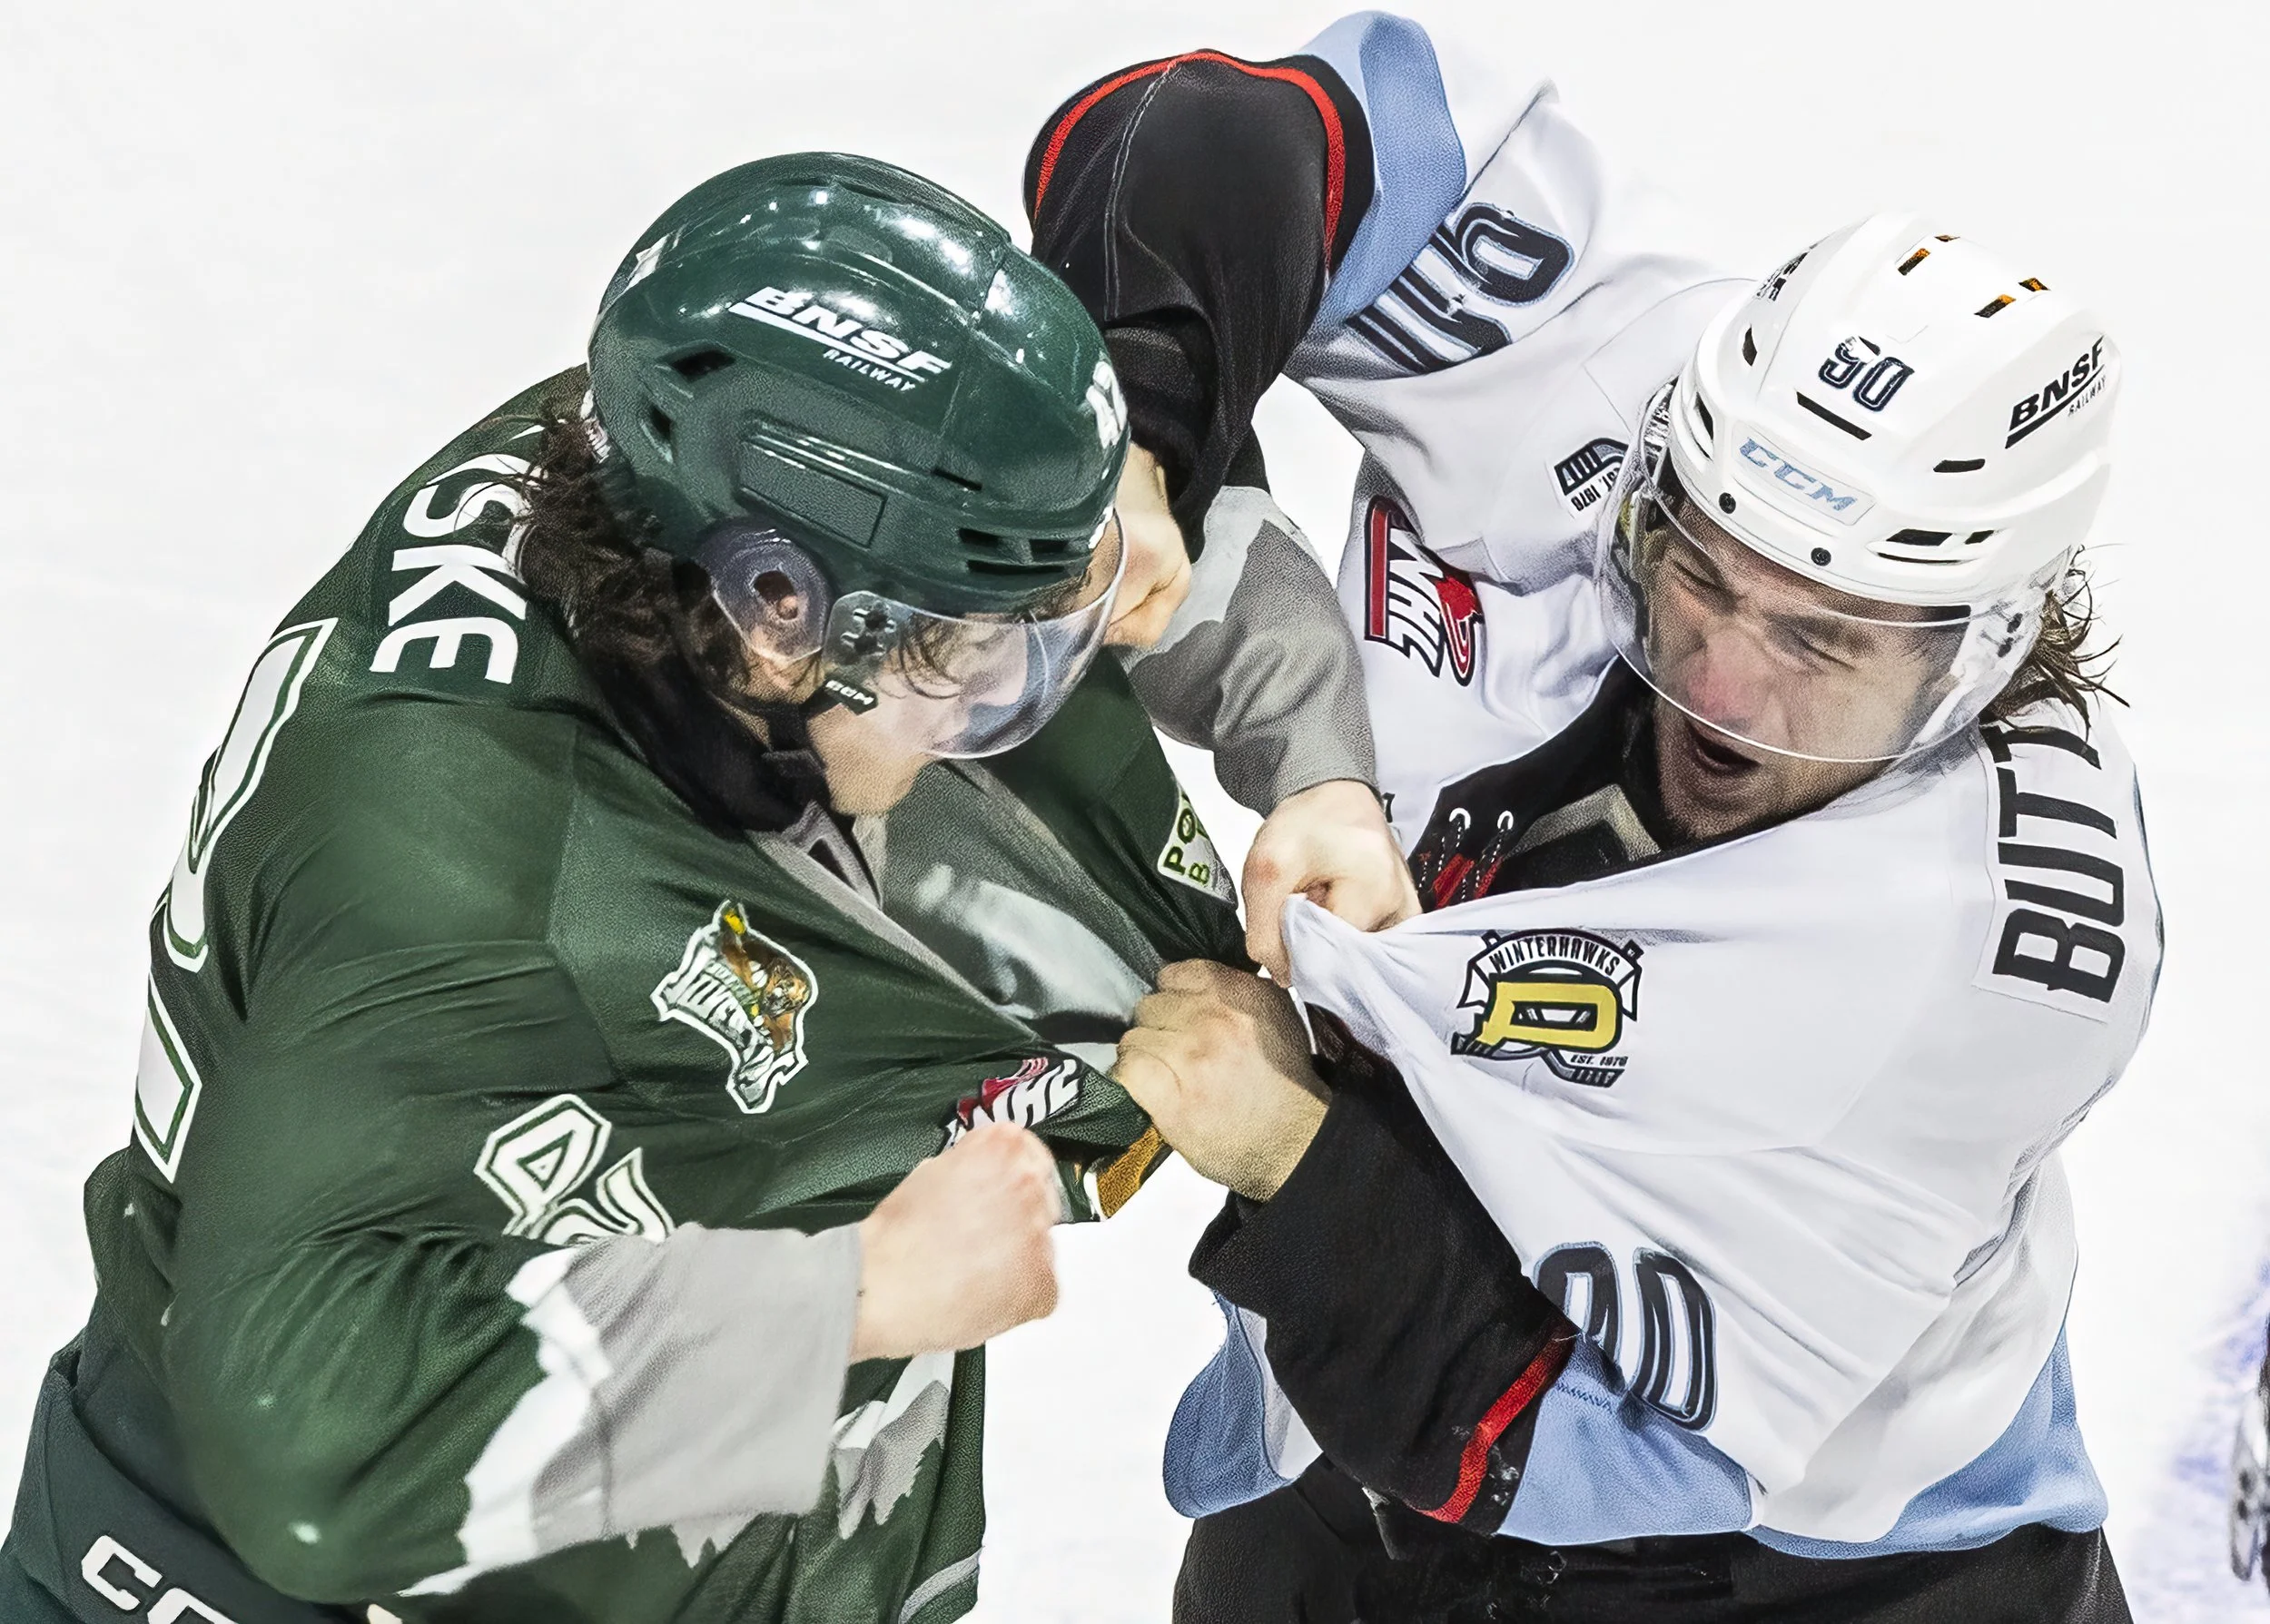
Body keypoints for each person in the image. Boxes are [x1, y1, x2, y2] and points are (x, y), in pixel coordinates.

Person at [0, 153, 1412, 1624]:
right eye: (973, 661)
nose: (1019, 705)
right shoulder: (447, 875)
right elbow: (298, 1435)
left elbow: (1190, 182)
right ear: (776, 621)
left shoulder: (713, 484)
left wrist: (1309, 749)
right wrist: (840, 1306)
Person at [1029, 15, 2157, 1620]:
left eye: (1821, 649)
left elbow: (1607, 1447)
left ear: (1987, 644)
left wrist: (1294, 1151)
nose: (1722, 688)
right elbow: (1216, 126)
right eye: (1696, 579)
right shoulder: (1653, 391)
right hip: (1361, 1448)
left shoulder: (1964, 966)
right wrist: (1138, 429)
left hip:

════

■ Your task ■
Drop the pictures; repeat each entry above exactly.

■ Response to the exercise ■
Body keypoints for each person in the image. Boxes are [x1, y1, x2, y2] and points are (x, y), in pixel coordinates.

Person at [0, 153, 1412, 1624]:
right eye: (973, 661)
nose: (1019, 705)
right shoulder: (447, 875)
right elbow: (298, 1435)
left elbow: (1190, 182)
right ear: (776, 621)
left shoulder: (713, 484)
left wrist: (1309, 749)
right wrist: (840, 1306)
Person at [1029, 15, 2157, 1620]:
left eye: (1821, 649)
left elbow: (1607, 1447)
left ear: (1987, 644)
left wrist: (1294, 1151)
nose: (1722, 688)
right elbow: (1216, 126)
right eye: (1696, 579)
right shoulder: (1653, 391)
right hip: (1361, 1448)
left shoulder: (1964, 966)
right wrist: (1138, 429)
left hip:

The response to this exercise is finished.